Your assignment ▸
Search the entries below for "STEEL", and copy each line where it appears.

Top of Listed records

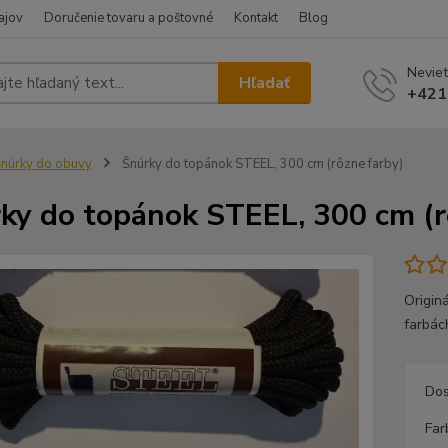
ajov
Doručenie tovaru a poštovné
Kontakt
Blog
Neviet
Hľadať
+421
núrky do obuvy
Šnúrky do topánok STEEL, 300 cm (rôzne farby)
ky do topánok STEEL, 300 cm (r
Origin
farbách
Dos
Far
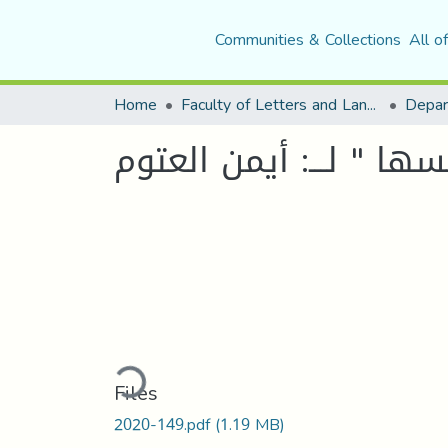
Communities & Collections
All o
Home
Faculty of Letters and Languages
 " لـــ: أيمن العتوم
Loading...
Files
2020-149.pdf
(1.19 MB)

Bottom of Listed records
Top of Listed records

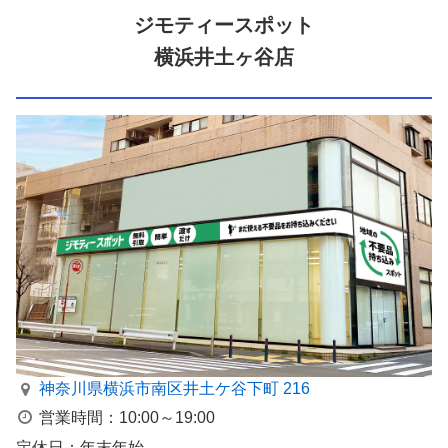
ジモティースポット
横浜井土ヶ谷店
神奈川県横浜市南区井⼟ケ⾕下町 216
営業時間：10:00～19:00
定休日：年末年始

Bottom of Listed records

Written reply ▸
Šnúrky do topánok STEEL, 300 cm (rôzne farby)
ky do topánok STEEL, 300 cm (r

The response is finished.